# holde astronot



## rupertbrooke

In the following cartoon, this the dialogue beween man & woman:-
-kadın dediğin mutfakta aşçı, sokakta hanımefendi, yatakta fahişe, holde astronot, balkonda nalbur, kopenhag'da kraker - tamam karikatür abartma sanatı ama bu ne ya yarram.
See:-http://www.oguztopoglu.com/2012/12/kadn-dedigin-mutfakta-asc... 
Why does the man talk about an astronaut in the hallway? Before the last three terms, the expectations make sense.
is he throwing out random phrases to underline that he is an idiot? 'A cracker in Copenhagen?! I don't understand any of the last three, unless that is the point.


----------



## Rallino

He's describing how a woman should be and says:_ 
A woman should be a cook when in the kitchen, a lady when on the street, a prostitute when in the bed_… 

and then keeps on with non-sensical phrases: _… an astronaut when in the hallway, an ironmonger when on the balcony, a cracker when in Copehnagen…
_Then the other person(?), the link you gave won't open for me so I can't tell for sure, stops him:_ "All right, we get it, caricature is an art of exaggeration but seriously what the piss…!?"_ referring to the absurdness of this entire logic of giving roles to women.


----------



## rupertbrooke

Thanks very much, Rallino. I'm sorry you didn't find the link.

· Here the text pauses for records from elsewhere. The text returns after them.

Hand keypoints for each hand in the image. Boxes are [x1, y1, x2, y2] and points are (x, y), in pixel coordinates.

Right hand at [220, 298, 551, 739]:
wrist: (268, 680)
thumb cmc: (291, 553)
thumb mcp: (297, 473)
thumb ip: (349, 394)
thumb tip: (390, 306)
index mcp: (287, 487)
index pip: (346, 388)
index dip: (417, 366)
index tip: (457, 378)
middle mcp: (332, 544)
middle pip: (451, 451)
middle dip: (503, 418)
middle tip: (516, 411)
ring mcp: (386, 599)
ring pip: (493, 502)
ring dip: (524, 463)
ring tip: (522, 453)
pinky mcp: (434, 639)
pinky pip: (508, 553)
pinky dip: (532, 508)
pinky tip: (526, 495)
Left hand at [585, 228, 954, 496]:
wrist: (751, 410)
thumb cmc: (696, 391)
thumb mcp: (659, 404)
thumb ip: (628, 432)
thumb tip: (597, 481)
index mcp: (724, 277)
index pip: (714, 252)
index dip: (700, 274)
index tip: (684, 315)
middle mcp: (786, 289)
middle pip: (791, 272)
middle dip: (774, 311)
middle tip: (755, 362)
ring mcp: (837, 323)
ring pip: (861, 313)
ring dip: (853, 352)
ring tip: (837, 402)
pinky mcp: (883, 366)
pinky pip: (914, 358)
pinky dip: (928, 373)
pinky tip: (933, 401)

Try again with this:-
http://www.oguztopoglu.com/2012/12/kadn-dedigin-mutfakta-asc-sokakta.html


----------



## rupertbrooke

By the way, what does dedeğin mean literally? 'The woman you are describing?'


----------



## Rallino

_Kadın dediğin_ is the reduced form of _Kadın dediğin kişi_.

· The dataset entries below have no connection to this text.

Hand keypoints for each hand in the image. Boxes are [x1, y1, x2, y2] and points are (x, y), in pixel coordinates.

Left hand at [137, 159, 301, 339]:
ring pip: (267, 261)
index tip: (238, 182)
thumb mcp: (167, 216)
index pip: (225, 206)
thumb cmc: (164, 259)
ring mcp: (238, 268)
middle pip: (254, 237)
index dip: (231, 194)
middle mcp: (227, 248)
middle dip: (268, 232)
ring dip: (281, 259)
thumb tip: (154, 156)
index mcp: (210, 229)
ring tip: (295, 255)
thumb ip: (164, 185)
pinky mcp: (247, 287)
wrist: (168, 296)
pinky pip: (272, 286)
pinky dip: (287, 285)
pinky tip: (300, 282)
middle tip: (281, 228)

Kadın dediğin kişi: _The person you call a woman / The people you call women
_Kadın dediğin: _What you call a woman

_Kadın dediğin, holde astronottur. - _What you call a woman should be an astronaut in the hallway_. In the sense that, if you can call that person a woman, then she should be capable of doing that.


----------



## rupertbrooke

A very helpful note! Thanks again, Rallino.


----------